Un gruppo strano, per niente scontato o individuabile. Sono partiti con un free collage rumoristico, a tratti dispersivo e confusionario, per poi spostarsi su un post punk tinto di dark. Siamo nel periodo di "Advantage", ovvero il 1983, quando ancora molte band sono ancorate ad uno scialbo synth pop.
I Clock DVA, invece, si dimostrano del tutto lungimiranti e maniacali nella scelta dei suoni, tanto da far ingelosire gli elaborati trip dei Pop Group di "Y". Non c'è solo il basso dub e la voce alienata negli stilemi del combo di Sheffield. Personalmente non li metto al di sopra di Underwood e soci, visto che alcune trovate da "Advantage" in poi possono non soddisfare pienamente. La cosa sicura è che stiamo parlando di una realtà camaleontica, mai appagata di quello che raccoglie e, perciò, in continua evoluzione.
"Buried Dreams" aggiorna i viaggi futuristici dei Cabaret Voltaire di "The Voice Of America" e "2x45". L'album del 1989 è il capostipite dell'industrial oscura, tanto vicino ai pattern dei Front 242, e ormai lontanissimo dall'afro funk di "North Loop" o "4 Hours". Le ritmiche serrate, le atmosfere cibernetiche e la classica voce minacciosa di Adi Newton sono sicuramente i punti forti dei Clock, ma è evidente come tutto ciò viene ampliato e ristrutturato in una nuova veste.
Un anno prima escono i due singoli "The Hacker" e "The Act". Quest'ultima è una svolta soprendente per il sound.
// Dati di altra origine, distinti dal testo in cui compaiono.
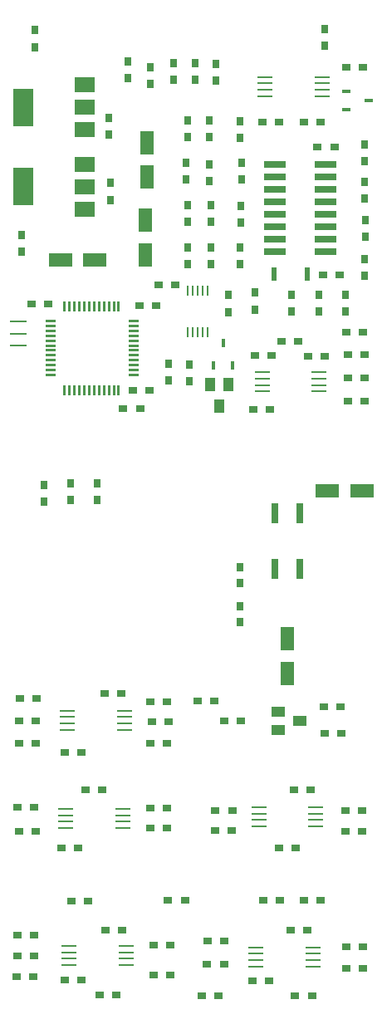
<source format=gtp>
G04 DipTrace 3.2.0.1*
G04 PlancksII_rohm.GTP*
%MOIN*%
G04 #@! TF.FileFunction,Paste,Top*
G04 #@! TF.Part,Single*
%AMOUTLINE0*
4,1,4,
-0.019685,-0.027559,
0.019685,-0.027559,
0.019685,0.027559,
-0.019685,0.027559,
-0.019685,-0.027559,
0*%
%AMOUTLINE1*
4,1,4,
-0.0395,0.0295,
-0.0395,-0.0295,
0.0395,-0.0295,
0.0395,0.0295,
-0.0395,0.0295,
0*%
%AMOUTLINE2*
4,1,4,
-0.0395,0.075,
-0.0395,-0.075,
0.0395,-0.075,
0.0395,0.075,
-0.0395,0.075,
0*%
%AMOUTLINE3*
4,1,4,
-0.004921,-0.019685,
0.004921,-0.019685,
0.004921,0.019685,
-0.004921,0.019685,
-0.004921,-0.019685,
0*%
%AMOUTLINE4*
4,1,4,
0.004921,0.019685,
-0.004921,0.019685,
-0.004921,-0.019685,
0.004921,-0.019685,
0.004921,0.019685,
0*%
%AMOUTLINE5*
4,1,4,
0.043307,-0.011811,
0.043307,0.011811,
-0.043307,0.011811,
-0.043307,-0.011811,
0.043307,-0.011811,
0*%
%AMOUTLINE8*
4,1,4,
-0.01378,0.016732,
-0.01378,-0.016732,
0.01378,-0.016732,
0.01378,0.016732,
-0.01378,0.016732,
0*%
%AMOUTLINE9*
4,1,4,
0.01378,-0.016732,
0.01378,0.016732,
-0.01378,0.016732,
-0.01378,-0.016732,
0.01378,-0.016732,
0*%
%AMOUTLINE10*
4,1,4,
0.027559,-0.019685,
0.027559,0.019685,
-0.027559,0.019685,
-0.027559,-0.019685,
0.027559,-0.019685,
0*%
%AMOUTLINE11*
4,1,4,
0.019685,-0.005,
0.019685,0.005,
-0.019685,0.005,
-0.019685,-0.005,
0.019685,-0.005,
0*%
%AMOUTLINE12*
4,1,4,
0.005,-0.019685,
0.005,0.019685,
-0.005,0.019685,
-0.005,-0.019685,
0.005,-0.019685,
0*%
%ADD70R,0.023496X0.054992*%
%ADD74R,0.07074X0.007748*%
%ADD92R,0.062866X0.007748*%
%ADD94R,0.033339X0.017591*%
%ADD96R,0.017591X0.033339*%
%ADD102R,0.03137X0.078614*%
%ADD104R,0.092394X0.054992*%
%ADD106R,0.054992X0.092394*%
%ADD108R,0.03137X0.035307*%
%ADD110R,0.035307X0.03137*%
%ADD117OUTLINE0*%
%ADD118OUTLINE1*%
%ADD119OUTLINE2*%
%ADD120OUTLINE3*%
%ADD121OUTLINE4*%
%ADD122OUTLINE5*%
%ADD125OUTLINE8*%
%ADD126OUTLINE9*%
%ADD127OUTLINE10*%
%ADD128OUTLINE11*%
%ADD129OUTLINE12*%
%FSLAX26Y26*%
G04*
G70*
G90*
G75*
G01*
G04 TopPaste*
%LPD*%
D110*
X938025Y2887000D3*
X1004955D3*
D108*
X848025Y3718000D3*
Y3651071D3*
D106*
X987776Y3569000D3*
Y3431205D3*
D104*
X646025Y3408500D3*
X783821D3*
D110*
X962776Y3225249D3*
X1029705D3*
D108*
X544025Y4331500D3*
Y4264571D3*
X1706525Y4337749D3*
Y4270820D3*
D110*
X598455Y3231500D3*
X531525D3*
D104*
X1719025Y2481500D3*
X1856821D3*
D108*
X1164990Y2989965D3*
Y2923035D3*
X1322025Y3268000D3*
Y3201071D3*
D110*
X1040025Y3310000D3*
X1106955D3*
D106*
X994025Y3881000D3*
Y3743205D3*
D108*
X842025Y3979000D3*
Y3912071D3*
X1244025Y3794000D3*
Y3727071D3*
X1150276Y3800249D3*
Y3733320D3*
X1250276Y3562751D3*
Y3629680D3*
X1156525Y3562751D3*
Y3629680D3*
D106*
X1556525Y1750249D3*
Y1888045D3*
D108*
X1869025Y3806500D3*
Y3873429D3*
D110*
X1006527Y1637749D3*
X1073456D3*
X1637025Y721000D3*
X1570096D3*
X1652025Y1282000D3*
X1585096D3*
X1679025Y3862000D3*
X1745955D3*
D108*
X1869025Y3412749D3*
Y3345820D3*
D110*
X1484025Y517000D3*
X1417096D3*
X815025Y1282000D3*
X748096D3*
X1706525Y3021500D3*
X1639596D3*
X1800276Y3029000D3*
X1867205D3*
X892205Y1669000D3*
X825276D3*
X893025Y718000D3*
X826096D3*
X1769025Y3349000D3*
X1702096D3*
X1592025Y1051000D3*
X1525096D3*
X548955Y1561000D3*
X482025D3*
X1269025Y1200249D3*
X1335955D3*
X1304705Y675249D3*
X1237776D3*
X717205Y1050249D3*
X650276D3*
D108*
X1369025Y3900251D3*
Y3967180D3*
Y3460930D3*
Y3394001D3*
D110*
X475276Y1212749D3*
X542205D3*
X729705Y519000D3*
X662776D3*
X542205Y700249D3*
X475276D3*
X729705Y1431500D3*
X662776D3*
X1487025Y2809000D3*
X1420096D3*
D117*
X1322025Y2908000D3*
X1247222D3*
X1284624Y2821386D3*
D102*
X1606525Y2393803D3*
X1506525D3*
Y2169000D3*
X1606525D3*
D118*
X744025Y3612749D3*
Y3702749D3*
Y3792749D3*
D119*
X496025Y3701749D3*
D96*
X1262025Y2986000D3*
X1336829D3*
X1299427Y3076551D3*
D120*
X1237776Y3287249D3*
X1218091D3*
X1198406D3*
X1178721D3*
X1159036D3*
D121*
Y3120864D3*
X1178721D3*
X1198406D3*
X1218091D3*
X1237776D3*
D118*
X744025Y3931500D3*
Y4021500D3*
Y4111500D3*
D119*
X496025Y4020500D3*
D94*
X1794025Y4087749D3*
Y4012946D3*
X1884577Y4050348D3*
D92*
X1469025Y4144000D3*
Y4118409D3*
Y4092819D3*
Y4067228D3*
X1697372D3*
Y4092819D3*
Y4118409D3*
Y4144000D3*
X675276Y1600249D3*
Y1574659D3*
Y1549068D3*
Y1523478D3*
X903623D3*
Y1549068D3*
Y1574659D3*
Y1600249D3*
X1444025Y1212749D3*
Y1187159D3*
Y1161568D3*
Y1135978D3*
X1672372D3*
Y1161568D3*
Y1187159D3*
Y1212749D3*
X1431525Y650249D3*
Y624659D3*
Y599068D3*
Y573478D3*
X1659872D3*
Y599068D3*
Y624659D3*
Y650249D3*
D122*
X1506525Y3794000D3*
Y3744000D3*
Y3694000D3*
Y3644000D3*
Y3594000D3*
Y3544000D3*
Y3494000D3*
Y3444000D3*
X1711250D3*
Y3494000D3*
Y3544000D3*
Y3594000D3*
Y3644000D3*
Y3694000D3*
Y3744000D3*
Y3794000D3*
D92*
X669025Y1206500D3*
Y1180909D3*
Y1155319D3*
Y1129728D3*
X897372D3*
Y1155319D3*
Y1180909D3*
Y1206500D3*
X681525Y656500D3*
Y630909D3*
Y605319D3*
Y579728D3*
X909872D3*
Y605319D3*
Y630909D3*
Y656500D3*
X1456525Y2958500D3*
Y2932909D3*
Y2907319D3*
Y2881728D3*
X1684872D3*
Y2907319D3*
Y2932909D3*
Y2958500D3*
D125*
X1369025Y1956500D3*
Y2019492D3*
D126*
Y2177366D3*
Y2114374D3*
D127*
X1520025Y1597000D3*
X1606640Y1559598D3*
X1520025Y1522197D3*
D108*
X489990Y3508714D3*
Y3441785D3*
X1271241Y4129535D3*
Y4196465D3*
X1187776Y4131751D3*
Y4198680D3*
X1006525Y4116751D3*
Y4183680D3*
X917025Y4138000D3*
Y4204929D3*
D110*
X899025Y2812000D3*
X965955D3*
D108*
X582200Y2507440D3*
Y2440510D3*
X689025Y2514181D3*
Y2447252D3*
X793885Y2511945D3*
Y2445016D3*
X1100276Y4131751D3*
Y4198680D3*
X1081525Y2925251D3*
Y2992180D3*
D110*
X1304025Y1558000D3*
X1370955D3*
D108*
X1244025Y3968999D3*
Y3902070D3*
X1156525Y3968999D3*
Y3902070D3*
X1250276Y3394001D3*
Y3460930D3*
X1156525Y3394001D3*
Y3460930D3*
D110*
X1198561Y1639465D3*
X1265490D3*
X1703025Y1615000D3*
X1769955D3*
X1772955Y1510000D3*
X1706025D3*
X1794025Y4181500D3*
X1860955D3*
X1625276Y3962749D3*
X1692205D3*
X1075275Y1468999D3*
X1008346D3*
X1012775Y1556499D3*
X1079704D3*
X484096Y1648000D3*
X551025D3*
X1856525Y1200249D3*
X1789596D3*
X1859955Y652000D3*
X1793025D3*
D108*
X1791811Y3204285D3*
Y3271214D3*
X1869025Y3723429D3*
Y3656500D3*
X1871241Y3504285D3*
Y3571214D3*
X1683741Y3204285D3*
Y3271214D3*
D110*
X1073025Y1210000D3*
X1006096D3*
X1088955Y658000D3*
X1022025D3*
X1794025Y3119000D3*
X1860955D3*
X1869025Y2935249D3*
X1802096D3*
X1600276Y3081500D3*
X1533347D3*
X1869025Y2841500D3*
X1802096D3*
X548955Y1468000D3*
X482025D3*
X1691025Y838000D3*
X1624096D3*
X692025Y835000D3*
X758955D3*
X1079025Y838000D3*
X1145955D3*
X1459096D3*
X1526025D3*
X1589025Y457000D3*
X1655955D3*
X1266811Y1121215D3*
X1333741D3*
X1791811Y1114965D3*
X1858741D3*
X1212776Y456500D3*
X1279705D3*
X1302490Y583715D3*
X1235561D3*
X1862025Y565000D3*
X1795096D3*
D108*
X1575276Y3203500D3*
Y3270429D3*
X1375276Y3800249D3*
Y3733320D3*
X1371241Y3560535D3*
Y3627465D3*
X1427025Y3211000D3*
Y3277929D3*
D110*
X804311Y458715D3*
X871241D3*
X479311Y1114965D3*
X546241D3*
X1073025Y1129000D3*
X1006096D3*
X470847Y531500D3*
X537776D3*
X539990Y614965D3*
X473061D3*
X1088025Y541000D3*
X1021096D3*
X1492712Y3026890D3*
X1425783D3*
X1456525Y3962749D3*
X1523455D3*
D74*
X476025Y3067000D3*
Y3114507D3*
Y3162013D3*
D128*
X606525Y3162749D3*
Y3143064D3*
Y3123379D3*
Y3103694D3*
Y3084009D3*
Y3064324D3*
Y3044639D3*
Y3024954D3*
Y3005269D3*
Y2985584D3*
Y2965899D3*
Y2946214D3*
D129*
X665581Y2887159D3*
X685266D3*
X704951D3*
X724636D3*
X744321D3*
X764006D3*
X783691D3*
X803376D3*
X823061D3*
X842746D3*
X862431D3*
X882116D3*
D128*
X941171Y2946214D3*
Y2965899D3*
Y2985584D3*
Y3005269D3*
Y3024954D3*
Y3044639D3*
Y3064324D3*
Y3084009D3*
Y3103694D3*
Y3123379D3*
Y3143064D3*
Y3162749D3*
D129*
X882116Y3221804D3*
X862431D3*
X842746D3*
X823061D3*
X803376D3*
X783691D3*
X764006D3*
X744321D3*
X724636D3*
X704951D3*
X685266D3*
X665581D3*
D70*
X1504096Y3352929D3*
X1637955D3*
M02*

</source>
Proprio quello che tutti aspettavano. La saga cyborg ha inizio e non ci può essere miglior band ad inaugurare una futura decade di elettronica variegata, dalle mille sfaccettature.
Niente ambient house o simili, qui c'è l'industrial alla massima potenza. Non troviamo variazioni o influenze strambe a condire la salsa. "The Act" introduce perfettamente il percorso futuro dei Clock; un mare di sequenze masochiste, ossessive, che non danno tregua neanche un istante.
Le linee di basso sono le vere costruttrici della circolarità sonora, dove si intromette il profetico declamare di Newton. Un ottimo lavoro che chiude gli anni Ottanta dando molte speranze. In realtà, nella decade successiva, ci saranno numerose produzioni dei Clock DVA, caratterizzate anche da un'eccessivo insistere su una linea precisa. Con "The Act", però, siamo distanti dalle ripetizioni noiose e dagli odiosi clichè.